Exhibit 3.105


                             AMENDED AND RESTATED
                         CERTIFICATE OF INCORPORATION
                                      OF
               U.S. OFFICE PRODUCTS OF NORTHERN WISCONSIN, INC.
         

         U.S. OFFICE PRODUCTS OF NORTHERN WISCONSIN, INC., a corporation 
organized and existing under the laws of the State of Delaware, hereby 
certifies as follows:

         1.  The name of the corporation is U.S. OFFICE PRODUCTS OF NORTHERN 
             WISCONSIN, INC. and the name under which the corporation was 
             originally incorporated is EN ACQUISITION CORP. The date of filing 
             of its original Certificate of Incorporation with the Secretary of 
             State was June 28, 1996. 

         2.  This Amended and Restated Certificate of Incorporation restates 
             and integrates and further amends the Certificate of Incorporation 
             of this corporation in its entirety.

         3.  The text of the Certificate of Incorporation as amended or 
             supplemented heretofore is further amended and restated hereby 
             to read as herein set forth in full:

             1.  The name of the corporation is US OFFICE PRODUCTS, WISCONSIN
                 DISTRICT, INC.

             2.  The address of its registered office in the State of 
                 Delaware is Corporation Trust Center, 1209 Orange Street, 
                 in the City of Wilmington, County of New Castle. The name of 
                 its registered agent at such address is The Corporation Trust 
                 Company.

             3.  The nature of the business or purposes to be conducted or 
                 promoted is to engage in any lawful act or activity for which 
                 corporations may be organized under the General Corporation 
                 Law of Delaware and in general, to possess and exercise all the
                 powers and privileges granted by the General Corporation Law 
                 of Delaware or by any other law of Delaware or by this 
                 Certificate of Incorporation together with 





                 any powers incidental thereto, so far as such powers and  
                 privileges are necessary or convenient to the conduct, 
                 promotion or attainment of the business or purposes of the 
                 corporation.

             4.  The total number of shares of stock which the corporation 
                 shall have authority to issue is: One Thousand (1,000) shares 
                 of Common Stock; all of such shares shall be without par value.
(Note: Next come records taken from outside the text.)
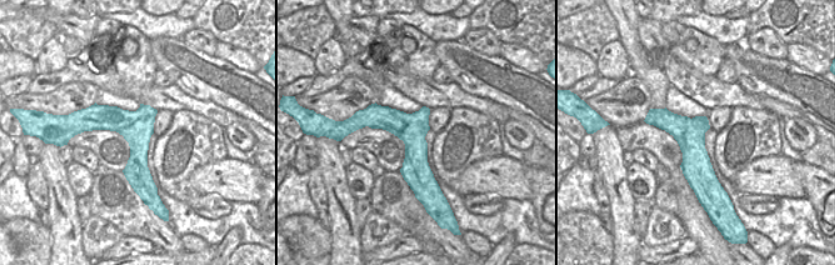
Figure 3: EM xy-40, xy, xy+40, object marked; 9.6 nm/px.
look em xy step 5 tint same

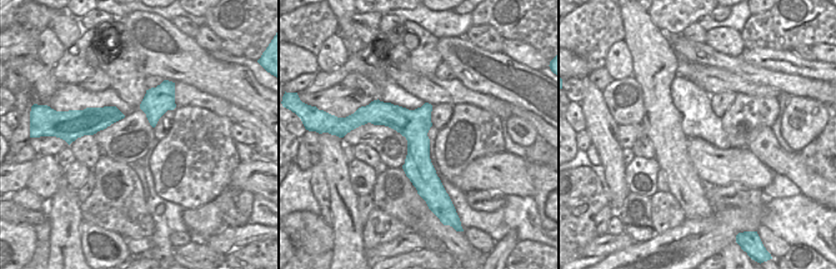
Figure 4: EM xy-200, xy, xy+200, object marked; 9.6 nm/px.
pass # arm_widths 200, 250, 300 nm; runs_along 2:(710, 214), (701, 130), (663, 95); all the same cell

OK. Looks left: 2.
look em xy step 2 tint at (1500, 1290, 1490) # arms run side by side

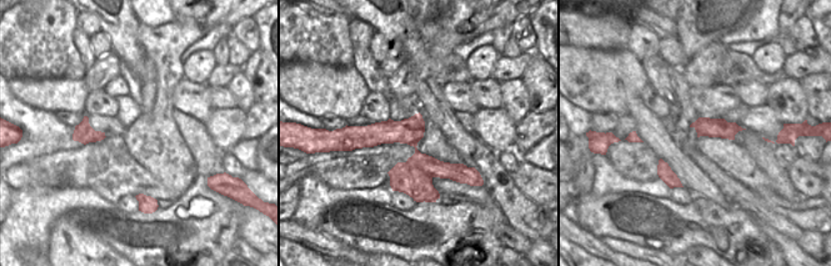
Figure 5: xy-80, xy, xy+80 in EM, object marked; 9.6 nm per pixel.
look 3d 3.5um same

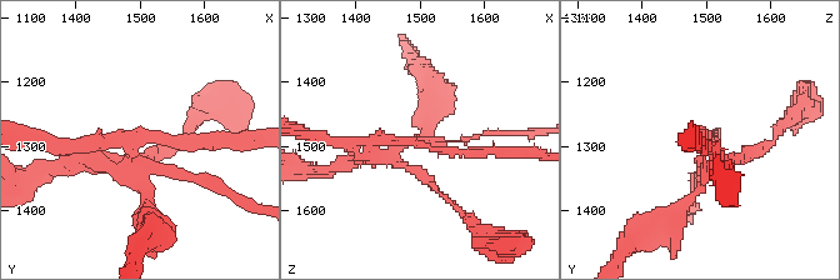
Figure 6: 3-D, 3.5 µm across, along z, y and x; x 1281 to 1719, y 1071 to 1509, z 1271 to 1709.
cleave 6:(151, 150) # arms 4; arm_widths 100, 150, 150, 150 nm; part_leaving 6:(138, 153), (249, 203); a second cell is stuck on

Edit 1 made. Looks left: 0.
done edits cleave@6; rest unchecked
             5.  The corporation is to have perpetual existence.

             6.  The corporation reserves the right to amend, alter, change 
                 or repeal any provision contained in this Certificate of 
                 Incorporation, in the manner now or hereafter prescribed by 
                 statute, and all rights conferred upon stockholders herein are
                 granted subject to this reservation.

             7.  A director of the corporation shall not be personally liable 
                 to the corporation or its stockholders for monetary damages 
                 for breach of fiduciary duty as a director except for liability
                 (i) for any breach of the director's duty of loyalty to the 
                 corporation or its stockholders, (ii) for acts or omissions not
                 in good faith or which involve intentional misconduct or a 
                 knowing violation of law, (iii) under Section 174 of the 
                 Delaware General Corporation Law, or (iv) for any transaction 
                 from which the director derived any improper personal benefit.

         4.  This Amended and Restated Certificate of Incorporation was duly 
             adopted by unanimous written consent of the stockholders in 
             accordance with the applicable provisions of Section 228, 242 
             and 245 of the General Corporation Law of the State of Delaware.

         5.  This Amended and Restated Certificate of Incorporation shall be 
             effective on October 1, 1998.




IN WITNESS WHEREOF, said U.S. OFFICE PRODUCTS OF NORTHERN WISCONSIN, INC. has 
caused this Amended and Restated Certificate of Incorporation to be signed by 
Mark D. Director, its Vice President, this Twenty-Fifth day of September, 
1998.


                          U.S. OFFICE PRODUCTS OF NORTHERN
                          WISCONSIN, INC.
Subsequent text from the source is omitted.